In time of war, there is a tendency for both political parties to rally around the president, as we saw (all too well) in Iraq after September 11. In time of financial panic, there is often a similar inclination. The two presidential candidates, for example, are being careful in their statements. I don’t blame them. The issues are too complex to be taken on inside the context of a political campaign. Both candidates realize that the danger of a verbal misstep that the other side can try to blame for worsening the crisis is far greater than the likelihood that either one will come up with a brilliant solution that will gain widespread support or will solve the problem, let alone both.
Having said that, opposition to the $700 billion plan proposed by Treasury Secretary Henry Paulson September 19 has coalesced quickly, from both ends of the political spectrum. Sebastian Mallaby pursues the Iraq analogy in “A Bad Bank Rescue” in the Washington Post, September 21: “…in buying bad loans before banks fail, the Bush administration would be signing up for a financial war of choice.

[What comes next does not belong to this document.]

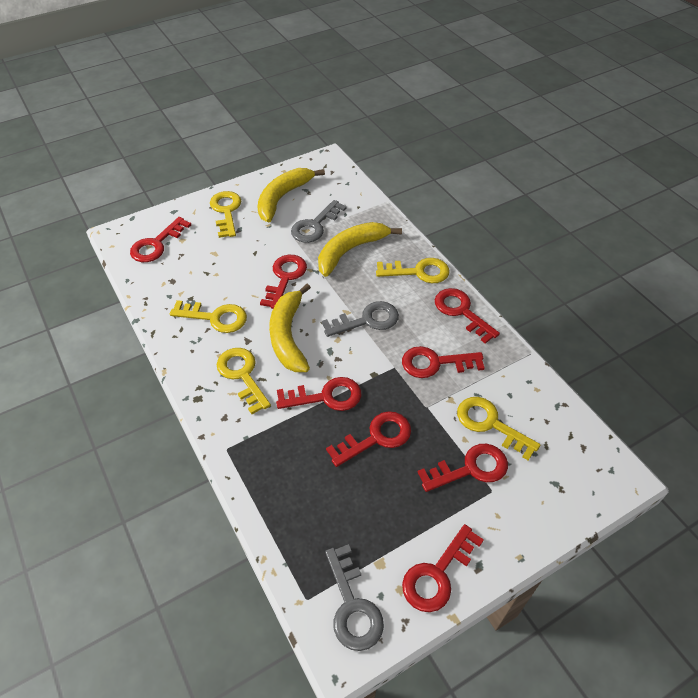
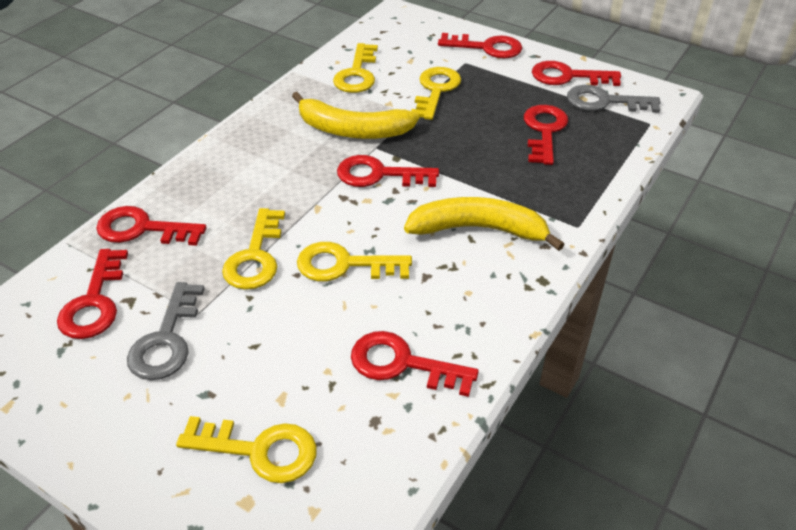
grey key: [291,200,347,243] [322,301,399,337] [325,544,384,651] = 3 -> [127,282,205,380] [567,85,661,113] = 2
red key: [130,217,191,262] [260,255,307,309] [276,377,361,411] [326,411,411,467] [402,346,484,378] [402,524,484,612] [417,444,508,492] [435,288,500,344] = 8 -> [57,249,128,339] [96,206,206,246] [337,155,439,187] [351,331,479,397] [438,33,522,58] [524,105,568,165] [532,61,621,86] = 7
yellow banana: [257,168,325,223] [269,284,311,372] [318,222,402,277] = 3 -> [292,92,419,139] [404,197,565,251] = 2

It would spend billions of dollars on the theory that preemption will avert the mass destruction of banks.” We can tweak the supposed free-market conservatives of the Bush Administration for pursuing the biggest bailouts of history. They deserve tweaking. But it is not the hypocrisy of the bailout that bothers me at the moment, or the size. The threat to the economy is severe and I think any competent official would probably respond on a large scale. Another military analogy: “They say there are no atheists in foxholes. Then there are also no libertarians in financial crises.”

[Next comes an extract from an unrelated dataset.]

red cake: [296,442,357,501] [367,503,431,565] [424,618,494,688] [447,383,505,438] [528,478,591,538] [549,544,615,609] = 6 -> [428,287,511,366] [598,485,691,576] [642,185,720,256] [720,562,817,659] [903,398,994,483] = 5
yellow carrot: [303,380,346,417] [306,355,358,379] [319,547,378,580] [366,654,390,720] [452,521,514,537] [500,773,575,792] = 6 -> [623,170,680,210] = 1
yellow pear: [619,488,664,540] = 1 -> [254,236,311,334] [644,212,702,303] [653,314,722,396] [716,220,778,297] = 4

The explicit lack of oversight or checks and balances in the Treasury proposal is very worrisome – and it worries Congressional Democrats.
But the nature of the bailout, how the money is to be used, bothers me just as much. As Mallaby says, “Within hours of the Treasury announcement Friday, economists had proposed preferable alternatives. Their core insight is that it is better to boost the banking system by increasing its capital than by reducing its loans.” Examples are not tied to economists from a particular political viewpoint or party. He mentions the proposals of Ragu Rajan (FT.com) and Luigi Zingales (Vox) that the government could tell banks to cancel all dividend payments; and proposals by Charlie Calomiris (Ft.com) and Doug Elmendorf (Brookings) that the government could buy equity stakes in banks themselves, rather than just buying their bad loans. The idea is that the taxpayers should also share in the potential upside, as a minimal quid pro quo for absorbing the huge potential losses.

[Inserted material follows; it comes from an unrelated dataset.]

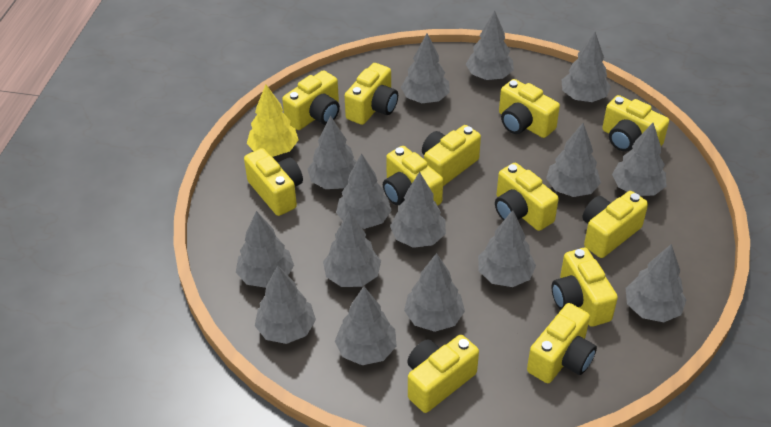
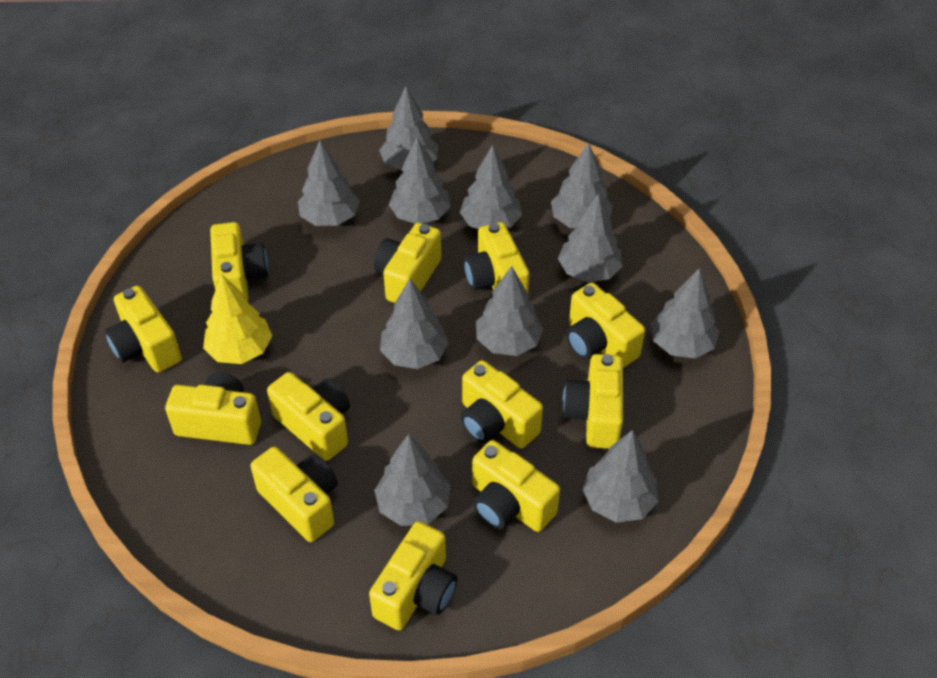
grey tree: [236,211,294,288] [255,266,316,344] [308,116,357,189] [323,211,381,287] [335,287,397,365] [336,153,392,229] [390,172,446,248] [401,33,450,103] [404,253,465,332] [466,10,514,80] [478,210,536,287] [546,123,601,197] [561,32,611,102] [612,123,667,196] [626,244,686,322] = 15 -> [298,140,360,226] [374,434,450,526] [379,87,438,171] [380,279,449,369] [389,137,451,224] [460,145,522,229] [476,266,543,356] [551,143,613,228] [558,194,623,282] [582,430,658,523] [651,268,719,359] = 11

Similarly, in today’s New York Times opinion page, Paul Krugman on the left side of the page and Bill
Kristol on the right side of the page both attack the plan. What Mallaby calls the core insight is also the crux of Krugman’s logic (“Cash for Trash”): “…the financial system needs more capital. And if the governments is going to provide capital to financial firms, it should get what people who provide capital are entitled to – a share in ownership, so that all the gains if the rescue plan works don’t go to the people who made the mess in the first place.” It sounds right to me. Don’t socialize the losses without socializing the gains.